# TASK DESCRIPTION
Print the listing below exactly. Leave nothing out.

# PROVIDED RECORDS
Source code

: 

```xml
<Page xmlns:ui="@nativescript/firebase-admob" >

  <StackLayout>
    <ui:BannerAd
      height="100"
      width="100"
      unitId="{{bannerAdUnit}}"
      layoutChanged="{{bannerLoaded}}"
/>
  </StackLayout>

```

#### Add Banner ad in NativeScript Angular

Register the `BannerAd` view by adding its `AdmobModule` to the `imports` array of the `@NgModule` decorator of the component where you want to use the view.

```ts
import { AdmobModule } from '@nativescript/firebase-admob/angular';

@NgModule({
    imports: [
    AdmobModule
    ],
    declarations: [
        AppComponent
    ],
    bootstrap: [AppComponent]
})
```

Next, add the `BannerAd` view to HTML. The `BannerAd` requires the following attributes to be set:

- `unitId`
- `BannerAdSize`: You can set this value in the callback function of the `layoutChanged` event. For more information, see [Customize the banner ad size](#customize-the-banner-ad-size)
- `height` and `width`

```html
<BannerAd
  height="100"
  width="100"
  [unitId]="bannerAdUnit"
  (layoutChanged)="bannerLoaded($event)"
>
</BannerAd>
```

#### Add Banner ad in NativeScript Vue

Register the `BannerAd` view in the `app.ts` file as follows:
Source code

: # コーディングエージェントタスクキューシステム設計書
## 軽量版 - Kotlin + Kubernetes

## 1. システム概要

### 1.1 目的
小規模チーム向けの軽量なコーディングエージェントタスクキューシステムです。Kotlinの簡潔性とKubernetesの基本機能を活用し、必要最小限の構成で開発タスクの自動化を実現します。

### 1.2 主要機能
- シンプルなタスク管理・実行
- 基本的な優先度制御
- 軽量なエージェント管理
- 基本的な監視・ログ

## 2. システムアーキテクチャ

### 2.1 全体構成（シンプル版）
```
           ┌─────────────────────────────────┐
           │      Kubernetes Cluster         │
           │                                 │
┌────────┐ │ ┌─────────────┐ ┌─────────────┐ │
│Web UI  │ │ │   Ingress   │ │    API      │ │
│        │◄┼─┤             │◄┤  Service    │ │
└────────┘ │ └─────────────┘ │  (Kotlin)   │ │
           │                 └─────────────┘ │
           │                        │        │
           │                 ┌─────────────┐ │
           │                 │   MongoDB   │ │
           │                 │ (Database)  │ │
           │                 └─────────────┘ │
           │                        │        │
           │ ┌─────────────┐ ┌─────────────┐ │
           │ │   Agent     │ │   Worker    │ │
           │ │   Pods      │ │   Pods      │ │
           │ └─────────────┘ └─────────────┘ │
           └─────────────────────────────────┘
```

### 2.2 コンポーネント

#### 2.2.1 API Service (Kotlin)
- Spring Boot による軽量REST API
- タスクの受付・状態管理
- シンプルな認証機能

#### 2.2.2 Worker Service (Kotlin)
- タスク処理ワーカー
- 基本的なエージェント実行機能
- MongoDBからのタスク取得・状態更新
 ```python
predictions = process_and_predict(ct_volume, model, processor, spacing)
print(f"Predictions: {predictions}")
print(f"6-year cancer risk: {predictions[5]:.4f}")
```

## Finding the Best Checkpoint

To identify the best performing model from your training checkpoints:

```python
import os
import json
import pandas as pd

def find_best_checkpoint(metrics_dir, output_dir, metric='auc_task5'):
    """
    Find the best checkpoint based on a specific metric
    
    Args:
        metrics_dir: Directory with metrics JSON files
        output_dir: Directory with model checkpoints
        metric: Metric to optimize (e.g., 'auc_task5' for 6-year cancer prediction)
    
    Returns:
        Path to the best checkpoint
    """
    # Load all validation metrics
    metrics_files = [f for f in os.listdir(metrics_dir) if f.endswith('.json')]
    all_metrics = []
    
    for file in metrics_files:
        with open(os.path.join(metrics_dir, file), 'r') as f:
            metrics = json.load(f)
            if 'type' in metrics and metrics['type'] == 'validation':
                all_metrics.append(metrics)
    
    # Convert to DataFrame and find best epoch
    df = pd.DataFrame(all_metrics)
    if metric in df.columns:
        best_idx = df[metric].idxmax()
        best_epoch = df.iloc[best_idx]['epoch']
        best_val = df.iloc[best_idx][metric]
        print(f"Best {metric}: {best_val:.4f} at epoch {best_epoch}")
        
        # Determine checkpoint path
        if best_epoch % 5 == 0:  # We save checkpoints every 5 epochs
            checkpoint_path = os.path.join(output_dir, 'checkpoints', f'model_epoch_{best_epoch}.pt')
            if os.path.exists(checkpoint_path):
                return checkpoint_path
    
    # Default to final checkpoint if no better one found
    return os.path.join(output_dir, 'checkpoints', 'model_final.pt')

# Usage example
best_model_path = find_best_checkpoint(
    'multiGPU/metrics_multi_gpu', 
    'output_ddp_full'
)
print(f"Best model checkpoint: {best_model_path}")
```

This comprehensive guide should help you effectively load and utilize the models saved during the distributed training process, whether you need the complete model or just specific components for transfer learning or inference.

# RESULT
Source code

: 

```xml
<Page xmlns:ui="@nativescript/firebase-admob" >

  <StackLayout>
    <ui:BannerAd
      height="100"
      width="100"
      unitId="{{bannerAdUnit}}"
      layoutChanged="{{bannerLoaded}}"
/>
  </StackLayout>

```

#### Add Banner ad in NativeScript Angular

Register the `BannerAd` view by adding its `AdmobModule` to the `imports` array of the `@NgModule` decorator of the component where you want to use the view.

```ts
import { AdmobModule } from '@nativescript/firebase-admob/angular';

@NgModule({
    imports: [
    AdmobModule
    ],
    declarations: [
        AppComponent
    ],
    bootstrap: [AppComponent]
})
```

Next, add the `BannerAd` view to HTML. The `BannerAd` requires the following attributes to be set:

- `unitId`
- `BannerAdSize`: You can set this value in the callback function of the `layoutChanged` event. For more information, see [Customize the banner ad size](#customize-the-banner-ad-size)
- `height` and `width`

```html
<BannerAd
  height="100"
  width="100"
  [unitId]="bannerAdUnit"
  (layoutChanged)="bannerLoaded($event)"
>
</BannerAd>
```

#### Add Banner ad in NativeScript Vue

Register the `BannerAd` view in the `app.ts` file as follows:
Source code

: # コーディングエージェントタスクキューシステム設計書
## 軽量版 - Kotlin + Kubernetes

## 1. システム概要

### 1.1 目的
小規模チーム向けの軽量なコーディングエージェントタスクキューシステムです。Kotlinの簡潔性とKubernetesの基本機能を活用し、必要最小限の構成で開発タスクの自動化を実現します。

### 1.2 主要機能
- シンプルなタスク管理・実行
- 基本的な優先度制御
- 軽量なエージェント管理
- 基本的な監視・ログ

## 2. システムアーキテクチャ

### 2.1 全体構成（シンプル版）
```
           ┌─────────────────────────────────┐
           │      Kubernetes Cluster         │
           │                                 │
┌────────┐ │ ┌─────────────┐ ┌─────────────┐ │
│Web UI  │ │ │   Ingress   │ │    API      │ │
│        │◄┼─┤             │◄┤  Service    │ │
└────────┘ │ └─────────────┘ │  (Kotlin)   │ │
           │                 └─────────────┘ │
           │                        │        │
           │                 ┌─────────────┐ │
           │                 │   MongoDB   │ │
           │                 │ (Database)  │ │
           │                 └─────────────┘ │
           │                        │        │
           │ ┌─────────────┐ ┌─────────────┐ │
           │ │   Agent     │ │   Worker    │ │
           │ │   Pods      │ │   Pods      │ │
           │ └─────────────┘ └─────────────┘ │
           └─────────────────────────────────┘
```

### 2.2 コンポーネント

#### 2.2.1 API Service (Kotlin)
- Spring Boot による軽量REST API
- タスクの受付・状態管理
- シンプルな認証機能

#### 2.2.2 Worker Service (Kotlin)
- タスク処理ワーカー
- 基本的なエージェント実行機能
- MongoDBからのタスク取得・状態更新
 ```python
predictions = process_and_predict(ct_volume, model, processor, spacing)
print(f"Predictions: {predictions}")
print(f"6-year cancer risk: {predictions[5]:.4f}")
```

## Finding the Best Checkpoint

To identify the best performing model from your training checkpoints:

```python
import os
import json
import pandas as pd

def find_best_checkpoint(metrics_dir, output_dir, metric='auc_task5'):
    """
    Find the best checkpoint based on a specific metric
    
    Args:
        metrics_dir: Directory with metrics JSON files
        output_dir: Directory with model checkpoints
        metric: Metric to optimize (e.g., 'auc_task5' for 6-year cancer prediction)
    
    Returns:
        Path to the best checkpoint
    """
    # Load all validation metrics
    metrics_files = [f for f in os.listdir(metrics_dir) if f.endswith('.json')]
    all_metrics = []
    
    for file in metrics_files:
        with open(os.path.join(metrics_dir, file), 'r') as f:
            metrics = json.load(f)
            if 'type' in metrics and metrics['type'] == 'validation':
                all_metrics.append(metrics)
    
    # Convert to DataFrame and find best epoch
    df = pd.DataFrame(all_metrics)
    if metric in df.columns:
        best_idx = df[metric].idxmax()
        best_epoch = df.iloc[best_idx]['epoch']
        best_val = df.iloc[best_idx][metric]
        print(f"Best {metric}: {best_val:.4f} at epoch {best_epoch}")
        
        # Determine checkpoint path
        if best_epoch % 5 == 0:  # We save checkpoints every 5 epochs
            checkpoint_path = os.path.join(output_dir, 'checkpoints', f'model_epoch_{best_epoch}.pt')
            if os.path.exists(checkpoint_path):
                return checkpoint_path
    
    # Default to final checkpoint if no better one found
    return os.path.join(output_dir, 'checkpoints', 'model_final.pt')

# Usage example
best_model_path = find_best_checkpoint(
    'multiGPU/metrics_multi_gpu', 
    'output_ddp_full'
)
print(f"Best model checkpoint: {best_model_path}")
```

This comprehensive guide should help you effectively load and utilize the models saved during the distributed training process, whether you need the complete model or just specific components for transfer learning or inference.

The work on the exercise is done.